Ruby sighed. “Sasha. Believe me, I have loved this fairy tale whirlwind. But I need time to adjust, to catch up to where you are. It feels like you’re hundred steps ahead.”
“So you don’t feel the same way about me?” The tears were trickling now, salty and hot on her cheeks. “Why did you… why did we do this, then? If you don’t have feelings for me?”
“Of course I have feelings for you!” Ruby cried out, gripping Sasha’s hands again. “But you’ve had time and space to think about your feelings, and I haven’t yet! It’s all a big ball of happy pink love-bubble bliss, and it’s a lot for me to think about, and I just want to be sure. I don’t think it’s too much to ask to just let me catch my breath.” She paused, and bit her lip. “Did you think we were just going to fall into this together and go back to LA as a couple?”
Sasha could barely admit to herself that she thought that they had done exactly that. That she’d let herself get swept up into the perfect fairytale she thought she’d finally gotten.

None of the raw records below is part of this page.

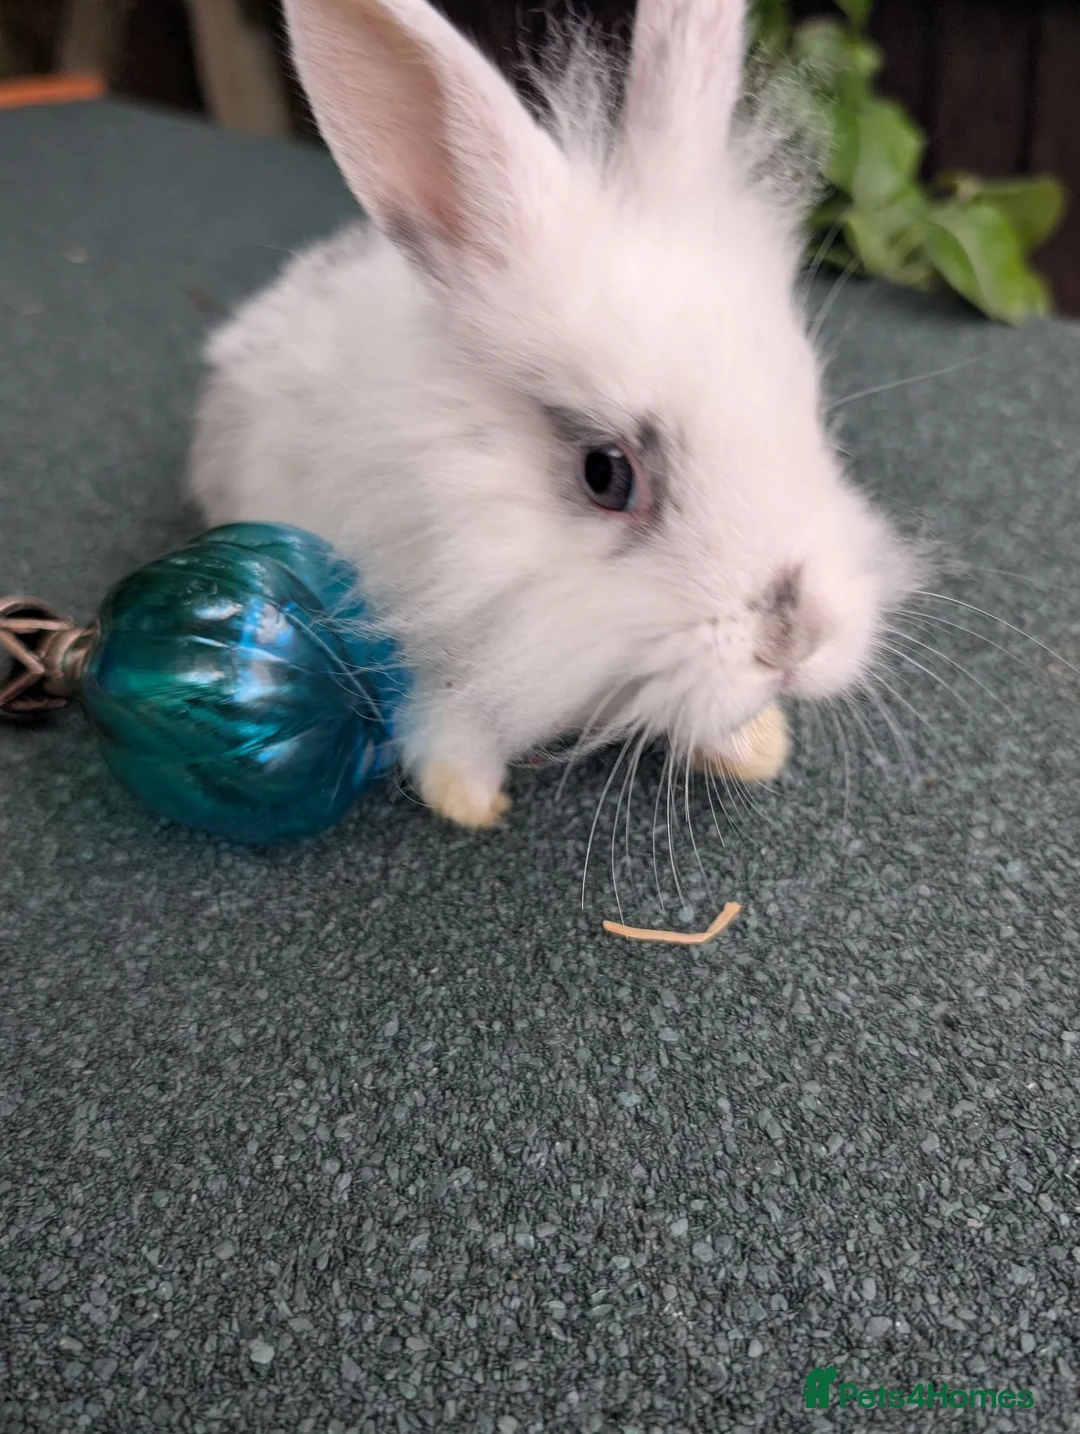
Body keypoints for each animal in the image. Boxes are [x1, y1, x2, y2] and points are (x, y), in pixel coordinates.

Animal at [190, 0, 919, 828]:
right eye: (605, 474)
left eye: (810, 414)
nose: (796, 642)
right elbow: (449, 718)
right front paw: (470, 800)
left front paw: (756, 749)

That she’d just assumed Ruby had understood.
How humiliating.
The Fasten Seat Belts sign went off. Sasha began to fumble with the buckle of her seat belt. Ruby grabbed her hand. “What are you doing?”
“I need to find a new seat. I can’t do this, I can’t sit next to you, not when… I feel… I can’t.” Getting to her feet, Sasha snatched up her coat and backpack. Tears blinded her eyes, and she hastily wiped them away so she could find a flight attendant.
A blue-blazered young man touched her arm. “Can I help you?”
“I need a new seat,” Sasha blurted out, as she felt Ruby’s eyes boring into her back. “Please, I wouldn’t ask, but I’ve just had an argument with my…” The tears flooded back as she realized she had no idea how to refer to Ruby.
To her great relief, the flight attendant seemed to grasp the situation immediately. “I have a fully empty row just over here. Follow me?”
In moments, he had her settled into her new window seat so far in the back of the plane, she couldn’t see Ruby at all. Deftly, he supplied her with a snack packet and a Dr. Pepper. “Can I get you anything else?” he asked, sympathy in his eyes.
“Double vodka on the rocks and a pack of tissues?” she asked, somehow able to muster up a meager half-smile.
“Done.” He paused, his face thoughtful, and then he squeezed her shoulder. “It’s going to be okay. I’ll be right back with your drink and your tissues.”
She didn’t wait for him to return before she gave in to silent, intense sobs and more hurt than she’d ever thought possible.